Hay explicaciones psicológico-evolucionistas de muchos aspectos intrigantes de nuestra naturaleza. Aquí ya hemos discutido el funcionamiento del mecanismo psicológico para detectar injusticias (sobre todo las que se cometen contra uno), y vimos que compartimos ese mecanismo con otros primates (ver en estas páginas "Toma tu asqueroso pepino"). Otras investigaciones muestran cómo opera el mecanismo para evitar el incesto: al parecer, en muchas culturas humanas las personas que se crían juntas desde muy pequeñas --estén emparentadas o no-- desarrollan aversión a copular entre ellas. Esta aversión hasta tiene nombre: se llama efecto Westermarck en honor al antropólogo finlandés Edvard Westermarck, quien lo describió en un libro publicado en 1891. Desde entonces se ha observado el efecto Westermarck en muchas polbaciones humanas, en particular en los kibbutz de Israel: los niños en los kibbutz crecen más o menos revueltos, en comunidad. Pues bien, se ha observado que las personas criadas en kibbutz casi nunca se casan con miembros de su propia comunidad; y nunca jamás con miembros de su propia comunidad con los que hayan pasado los seis primeros años de su vida. Y por cierto, el efecto Westermarck contradice la opinión de Freud, quien afirmaba que los hermanos se atraen y que los niños varones desean a sus madres.
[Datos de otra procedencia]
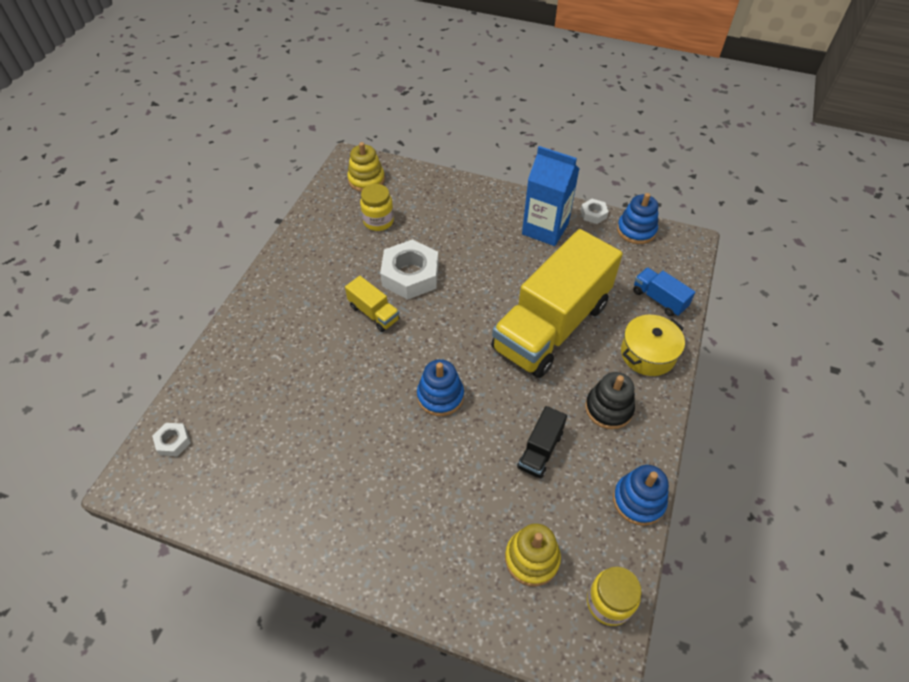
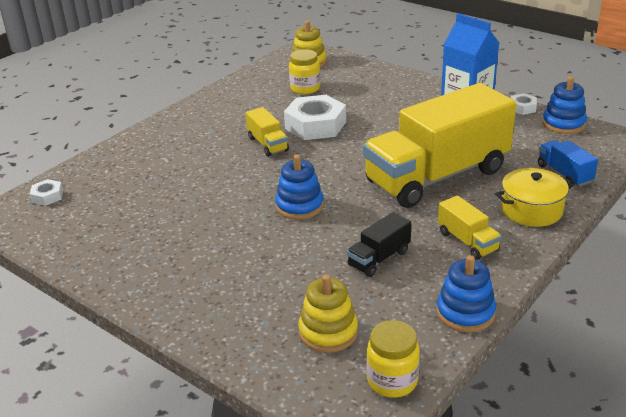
camera: 20 degrees right, 20 degrees down
(608, 408) = (467, 241): black stacking toy -> yellow truck

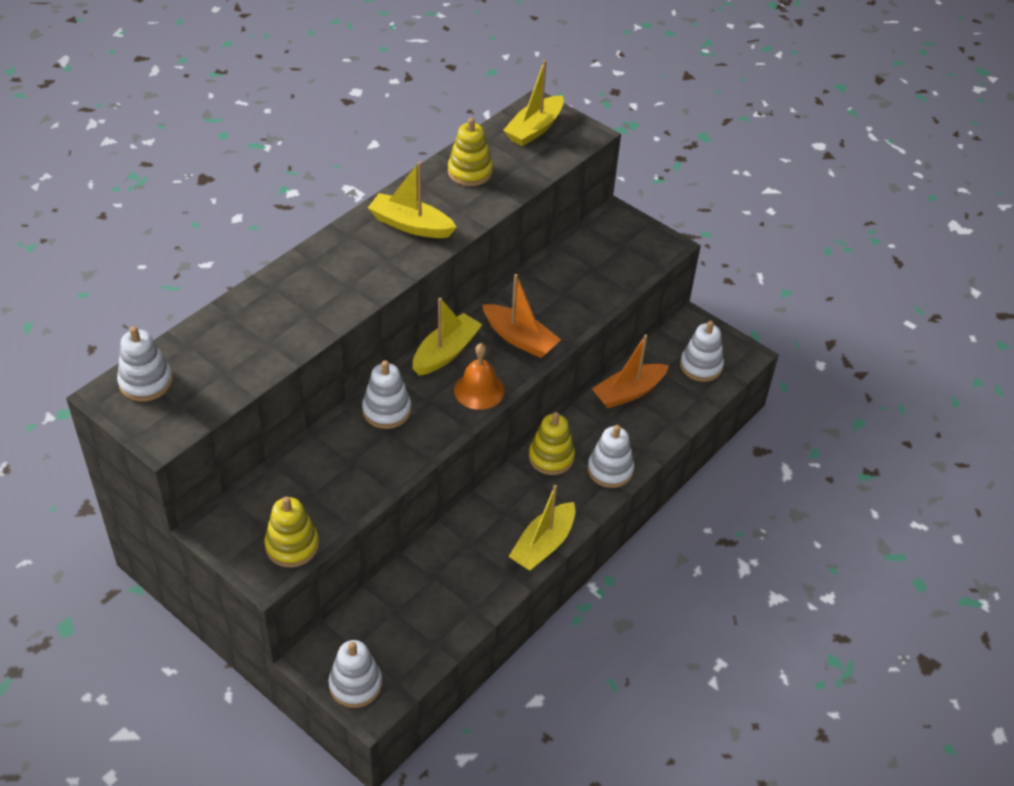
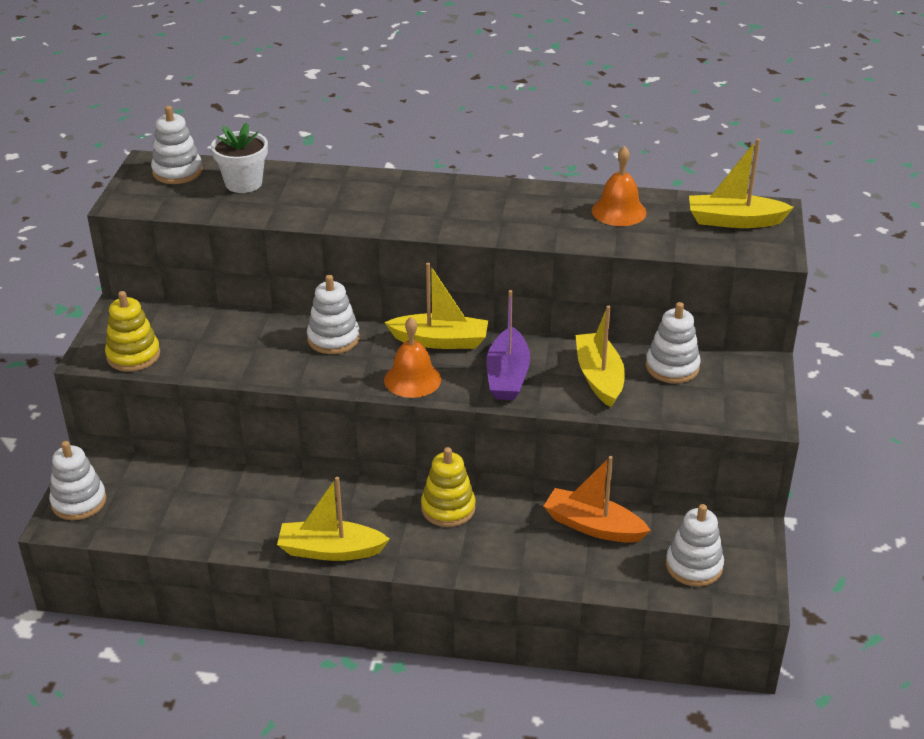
camera: 60 degrees right, 10 degrees down
(213, 348) = (243, 183): none -> white flower pot
(411, 225) = (504, 210): yellow boat -> yellow boat (599, 377)
(470, 172) = (619, 211): yellow stacking toy -> orange bell
(519, 338) = (507, 376): orange boat -> purple boat
(610, 470) = (471, 557): white stacking toy -> white stacking toy (672, 367)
La psicología evolucionista (sus principales exponentes son el antropólogo John Tooby, la psicóloga Leda Cosmides y el el psicólogo experimental Steven Pinker) puede explicar también por qué tendemos a comer en exceso: en el entorno primigenio comer era un lujo que sólo se presentaba después de mucho tiempo y con mucho esfuerzo. Uno nunca sabía cuándo iba a comer otra vez, de modo que cuando los hombres regresaban con carne de mamut o cuando las mujeres encontraban un vergel, había que atiborrarse hasta el hartazgo y más allá, por si acaso. Hoy la alimentación es menos incierta (lamentablemente no para todos), pero eso no lo saben nuestros organismos porque ha transcurrido muy poco tiempo como para que la llegada a nuestro entorno de tienditas y refrigeradores haya producido adaptaciones nuevas en nuestra especie.

Estas explicaciones suenan convincentes y a mí me gustan, pero sufren de un defecto grave en una explicación que se pretenda científica: por lo general, son muy difíciles de probar por medio de experimentos. El efecto Westermarck existe, pero ¿es una adaptación para evitar la endogamia? ¿Cómo podríamos demostrarlo sin dejar lugar a la duda?